Nias Selatan, kpktipikor.id | 7 Februari 2026 — Dewan Pimpinan Wilayah Sumatera Utara Lembaga Swadaya Masyarakat (LSM) Garda Rakyat Untuk Daerah Nasional (GARUDA NASIONAL) secara resmi melaporkan dugaan penyalahgunaan anggaran Dana Bantuan Operasional Satuan Pendidikan (BOSP) Tahun Anggaran 2025 di SMAN 1 OO,U (SMAN 100U), Kecamatan Oou, Kabupaten Nias Selatan, kepada Kepala Kejaksaan Negeri Nias Selatan.
Laporan tersebut disampaikan berdasarkan temuan lapangan dan informasi hasil investigasi tim LSM GARUDA NASIONAL yang mengindikasikan adanya penggunaan dana BOSP yang diduga tidak sesuai dengan peruntukan serta bertentangan dengan ketentuan peraturan perundang-undangan yang berlaku.
Dugaan Kerugian Negara
Dalam laporan yang diterima, SMAN 1 OO,U tercatat memperoleh Dana BOSP Tahun Anggaran 2025 sebesar Rp288.425.000,00. Dana tersebut dilaporkan telah direalisasikan sepenuhnya dengan sisa anggaran nihil. Namun, hasil investigasi LSM GARUDA NASIONAL menemukan sejumlah item belanja yang diduga bermasalah.
Beberapa pengadaan yang disoroti meliputi meja dan kursi sekolah, papan tulis, laptop, buku bacaan, jasa servis, perjalanan dinas, serta kebutuhan material bangunan dan alat kebersihan. LSM menilai terdapat indikasi penggelembungan harga, pembelanjaan tidak wajar, penggandaan biaya, serta penggunaan dana yang tidak dapat dipertanggungjawabkan secara administratif.
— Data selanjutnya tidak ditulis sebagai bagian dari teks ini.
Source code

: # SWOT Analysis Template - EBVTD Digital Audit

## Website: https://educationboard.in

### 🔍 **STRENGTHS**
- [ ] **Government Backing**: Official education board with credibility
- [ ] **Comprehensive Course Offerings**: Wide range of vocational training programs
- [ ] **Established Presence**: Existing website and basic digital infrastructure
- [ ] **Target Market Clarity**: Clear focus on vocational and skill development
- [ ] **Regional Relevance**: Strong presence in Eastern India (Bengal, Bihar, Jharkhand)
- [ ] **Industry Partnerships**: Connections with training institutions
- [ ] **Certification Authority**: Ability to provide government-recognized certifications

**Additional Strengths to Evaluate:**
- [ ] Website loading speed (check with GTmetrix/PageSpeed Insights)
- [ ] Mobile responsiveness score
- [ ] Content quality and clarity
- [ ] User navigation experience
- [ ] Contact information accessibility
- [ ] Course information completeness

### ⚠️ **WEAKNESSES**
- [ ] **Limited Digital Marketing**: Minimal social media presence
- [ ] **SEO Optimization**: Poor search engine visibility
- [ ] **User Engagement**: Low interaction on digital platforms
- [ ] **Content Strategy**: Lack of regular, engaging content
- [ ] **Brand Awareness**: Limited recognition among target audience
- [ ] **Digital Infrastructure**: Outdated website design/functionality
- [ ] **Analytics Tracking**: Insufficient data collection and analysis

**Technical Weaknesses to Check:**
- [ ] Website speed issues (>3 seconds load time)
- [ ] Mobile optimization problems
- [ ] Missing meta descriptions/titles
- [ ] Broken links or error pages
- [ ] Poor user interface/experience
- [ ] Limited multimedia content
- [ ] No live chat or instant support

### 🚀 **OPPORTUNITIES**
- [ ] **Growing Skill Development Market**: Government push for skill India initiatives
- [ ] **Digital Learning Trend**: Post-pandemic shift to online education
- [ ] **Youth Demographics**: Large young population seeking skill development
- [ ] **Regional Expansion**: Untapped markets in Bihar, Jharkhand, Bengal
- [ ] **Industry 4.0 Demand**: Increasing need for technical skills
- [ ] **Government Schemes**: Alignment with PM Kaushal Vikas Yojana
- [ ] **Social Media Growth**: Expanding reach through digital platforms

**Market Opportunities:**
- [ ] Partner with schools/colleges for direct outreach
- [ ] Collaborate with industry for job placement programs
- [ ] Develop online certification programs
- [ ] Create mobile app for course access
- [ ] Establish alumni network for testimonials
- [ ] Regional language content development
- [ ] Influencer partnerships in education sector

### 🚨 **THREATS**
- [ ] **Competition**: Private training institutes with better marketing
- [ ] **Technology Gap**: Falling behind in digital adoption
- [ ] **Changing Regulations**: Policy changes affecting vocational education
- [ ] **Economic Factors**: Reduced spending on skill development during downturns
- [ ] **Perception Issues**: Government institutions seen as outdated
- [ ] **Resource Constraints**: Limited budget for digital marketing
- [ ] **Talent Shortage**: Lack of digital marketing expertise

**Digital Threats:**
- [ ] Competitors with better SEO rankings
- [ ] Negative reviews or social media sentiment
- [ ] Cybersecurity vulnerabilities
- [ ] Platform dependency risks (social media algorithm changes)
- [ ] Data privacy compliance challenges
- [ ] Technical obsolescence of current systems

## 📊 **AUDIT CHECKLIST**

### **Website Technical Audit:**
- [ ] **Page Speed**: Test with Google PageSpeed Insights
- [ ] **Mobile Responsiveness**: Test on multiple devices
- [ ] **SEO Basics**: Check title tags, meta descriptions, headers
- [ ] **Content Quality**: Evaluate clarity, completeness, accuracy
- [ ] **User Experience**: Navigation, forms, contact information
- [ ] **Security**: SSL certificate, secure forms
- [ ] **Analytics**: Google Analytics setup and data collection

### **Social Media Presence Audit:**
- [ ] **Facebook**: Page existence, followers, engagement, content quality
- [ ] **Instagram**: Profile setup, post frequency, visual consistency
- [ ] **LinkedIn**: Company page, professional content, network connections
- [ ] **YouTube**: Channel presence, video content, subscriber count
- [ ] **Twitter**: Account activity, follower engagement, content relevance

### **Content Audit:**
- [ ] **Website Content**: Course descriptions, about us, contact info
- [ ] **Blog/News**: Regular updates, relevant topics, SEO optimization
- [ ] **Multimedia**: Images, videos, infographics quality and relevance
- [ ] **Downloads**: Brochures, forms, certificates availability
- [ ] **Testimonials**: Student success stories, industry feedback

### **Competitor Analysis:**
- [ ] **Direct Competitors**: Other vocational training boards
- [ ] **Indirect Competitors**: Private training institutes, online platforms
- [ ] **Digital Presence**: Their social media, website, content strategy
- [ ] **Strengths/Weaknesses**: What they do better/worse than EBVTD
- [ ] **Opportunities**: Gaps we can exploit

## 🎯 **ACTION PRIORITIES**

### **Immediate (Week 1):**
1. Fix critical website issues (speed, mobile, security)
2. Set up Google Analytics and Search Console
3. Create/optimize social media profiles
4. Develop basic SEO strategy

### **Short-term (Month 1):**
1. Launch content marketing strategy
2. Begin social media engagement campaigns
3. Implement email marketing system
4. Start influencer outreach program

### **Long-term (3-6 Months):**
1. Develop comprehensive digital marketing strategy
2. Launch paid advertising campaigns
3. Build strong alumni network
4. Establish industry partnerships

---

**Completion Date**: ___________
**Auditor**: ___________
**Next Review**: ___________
Berdasarkan penghitungan sementara, LSM GARUDA NASIONAL memperkirakan potensi kerugian negara mencapai sekitar Rp144.338.000,00.
Dasar Hukum Pelaporan
Pelaporan tersebut mengacu pada sejumlah regulasi, antara lain UUD 1945, Undang-Undang Nomor 20 Tahun 2003 tentang Sistem Pendidikan Nasional, Undang-Undang Nomor 14 Tahun 2008 tentang Keterbukaan Informasi Publik, Peraturan Pemerintah Nomor 48 Tahun 2008 tentang Pendanaan Pendidikan, serta Permendikdasmen Nomor 8 Tahun 2025 tentang Petunjuk Teknis Pengelolaan Dana BOSP.
Selain itu, dugaan penyelewengan tersebut dinilai berpotensi melanggar Undang-Undang Nomor 31 Tahun 1999 juncto Undang-Undang Nomor 20 Tahun 2001 tentang Pemberantasan Tindak Pidana Korupsi, Undang-Undang Nomor 15 Tahun 2004 tentang Pemeriksaan Pengelolaan dan Tanggung Jawab Keuangan Negara, serta Pasal 372 KUHP tentang Penggelapan.
Dorong Penegakan Hukum
LSM GARUDA NASIONAL menyatakan bahwa laporan ini diajukan sebagai bentuk kontrol sosial dan dorongan agar aparat penegak hukum melakukan penyelidikan dan penyidikan secara transparan serta profesional. Mereka juga meminta Kejaksaan Negeri Nias Selatan untuk memeriksa seluruh pihak yang terlibat dalam pengelolaan Dana BOSP, termasuk kepala sekolah, bendahara BOSP, serta pihak lain yang berpotensi terlibat.
“Dana BOSP adalah hak peserta didik dan harus digunakan sepenuhnya untuk kepentingan operasional serta peningkatan kualitas pendidikan. Jika disalahgunakan, hal ini tidak hanya merugikan keuangan negara, tetapi juga masa depan generasi muda,” tegas LSM GARUDA NASIONAL dalam laporannya.
Hingga berita ini diturunkan, pihak SMAN 1 OO,U dan Kejaksaan Negeri Nias Selatan belum memberikan keterangan resmi terkait laporan tersebut. Media kpktipikor.id masih berupaya melakukan konfirmasi kepada pihak-pihak terkait guna memperoleh penjelasan lanjutan.